_What you need to do_
1) Answer these questions about the forum post on comparing lists of headers:
(a) Which operator did the original example use?
(b) What running time does the post give for the sorting version?
(c) What is the first step of the algorithm it lists?
2) Please continue the forum post about diffing lists from the point where it stops.

_Document section_
The original example used the 'in' operator, which is effectively a
set operation anyway. As written, it would count all duplicates in the
source headers but only count one in the target. I'm guessing that the
context mandates no duplicates (say, if they're dictionary keys or
something - let's assume float("nan") is not a key).

> Using sets as above is O(n), while the sorting version is O(nlogn) usually.
> O(n) is better than O(nlogn).
>
> And of course, the version based on sorting assumes order doesn't matter.

If order and duplicates matter, then you want a completely different
diff. I wrote one a while back, but not in Python. The algorithm went
something like this:

* Start with pointers to beginnings of both lists.
* See if current string is identical in each list; if so, increment
pointers and iterate.

Per-instance keypoint data
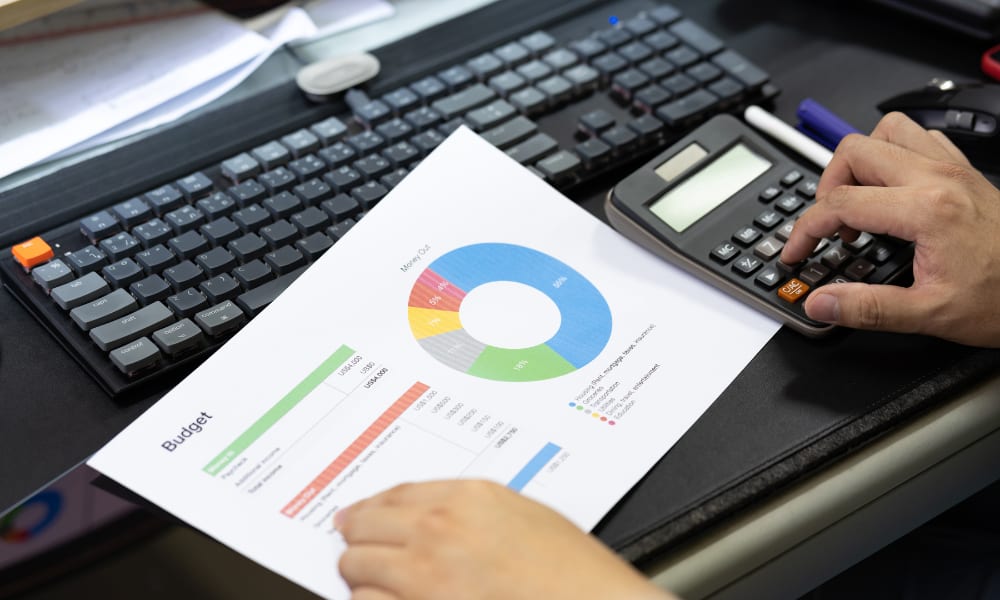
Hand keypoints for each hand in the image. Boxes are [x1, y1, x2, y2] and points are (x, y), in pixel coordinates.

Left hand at [335, 480, 676, 599]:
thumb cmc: (568, 570)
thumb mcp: (521, 514)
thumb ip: (468, 507)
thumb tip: (426, 514)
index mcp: (466, 497)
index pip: (393, 495)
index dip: (368, 508)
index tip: (355, 516)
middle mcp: (438, 529)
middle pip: (364, 526)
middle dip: (357, 539)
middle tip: (356, 547)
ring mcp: (424, 575)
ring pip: (355, 567)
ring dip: (360, 573)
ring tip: (371, 579)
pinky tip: (385, 599)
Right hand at [781, 112, 999, 346]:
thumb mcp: (930, 314)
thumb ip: (866, 308)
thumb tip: (820, 303)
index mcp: (927, 210)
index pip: (840, 203)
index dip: (805, 230)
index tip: (797, 253)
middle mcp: (939, 178)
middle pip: (854, 151)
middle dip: (826, 187)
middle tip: (827, 226)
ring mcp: (953, 169)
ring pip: (886, 132)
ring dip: (860, 161)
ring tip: (856, 200)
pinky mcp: (964, 172)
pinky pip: (918, 139)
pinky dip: (892, 155)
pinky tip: (890, 190)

_Results for each task_
1)
(a) The 'in' operator.
(b) O(nlogn), usually.
(c) Start with pointers to the beginnings of both lists.

2)
* Once a difference is found, try to find a re-match by incrementing
pointer #1 until the two match. If the end of the first list is
reached, emit current line of #2 as a deletion and point pointer #1 to
just after where it started.
* On finding a re-match, emit all list #1 lines from first difference
to rematch as insertions.

(Since that was for comparing a source file with a user-supplied
modified source - a sort of diff/patch - a re-match was defined by N
consecutive matching lines, but in this, a re-match can simply be two
identical strings.)

But for the situation given, I'm assuming that a simpler solution suffices.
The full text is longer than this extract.